**** 節選文字 ****

數字核酸擴增和檢測方法可提供出色的靈敏度和特異性，并可以對目標核酸進行絕對定量。在這些方法中，數字聚合酶鏈反應（PCR）通常用于DNA擴增和絕對定量，其也是眾多數字化分析檢測方法的起源。dPCR由于其反應時間長且需要精細的溫度控制，因此對于POC應用并不理想。等溫擴增（如LAMP）提供了一種快速，低成本的選擇，利用同樣的數字化思路，dLAMP的出現和發(fā)展逐漸得到人們的關注。本推送主要介紹dLAMP的主要技術原理。

**** 所附資料 ****

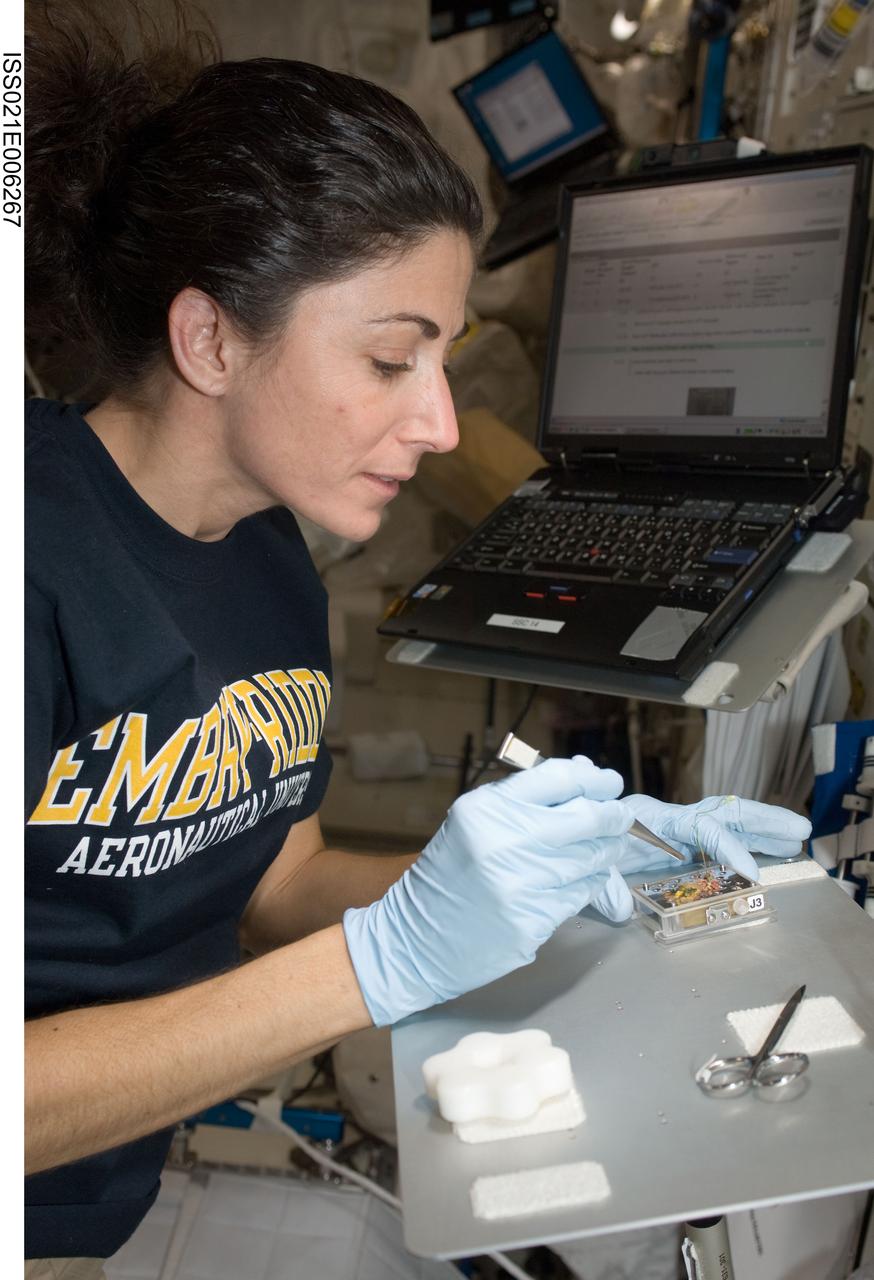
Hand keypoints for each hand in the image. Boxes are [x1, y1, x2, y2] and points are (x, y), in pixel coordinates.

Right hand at [343, 757, 632, 1025]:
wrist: (416, 939)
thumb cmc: (450, 876)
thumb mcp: (474, 823)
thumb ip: (523, 800)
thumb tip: (582, 773)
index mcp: (486, 809)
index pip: (558, 778)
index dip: (593, 779)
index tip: (609, 783)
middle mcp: (503, 841)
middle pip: (585, 817)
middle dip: (612, 816)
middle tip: (620, 817)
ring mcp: (520, 884)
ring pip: (591, 859)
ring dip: (604, 853)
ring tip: (605, 849)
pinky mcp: (532, 921)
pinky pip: (580, 894)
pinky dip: (588, 885)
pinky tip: (583, 881)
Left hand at [590, 793, 810, 922]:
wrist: (564, 832)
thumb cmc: (575, 844)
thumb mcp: (585, 864)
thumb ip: (602, 885)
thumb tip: (622, 910)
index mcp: (650, 819)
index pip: (700, 827)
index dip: (729, 848)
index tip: (752, 872)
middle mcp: (667, 819)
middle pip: (723, 811)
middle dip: (762, 819)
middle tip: (798, 829)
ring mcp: (673, 830)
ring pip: (724, 822)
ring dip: (760, 828)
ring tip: (795, 837)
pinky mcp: (674, 843)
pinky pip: (714, 839)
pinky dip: (742, 843)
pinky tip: (764, 852)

****

能否用兩句話概括上面這段關於數字核酸擴增的節選文字？

數字核酸擴增和檢測方法靈敏度和特異性出色，能對目標核酸進行絕對定量，其中常用的數字PCR因反應時間長、需要精細控溫而不太適合POC應用。等溫擴增（如LAMP）快速且成本低，採用同樣數字化思路的dLAMP逐漸受到關注，本推送主要介紹其技術原理。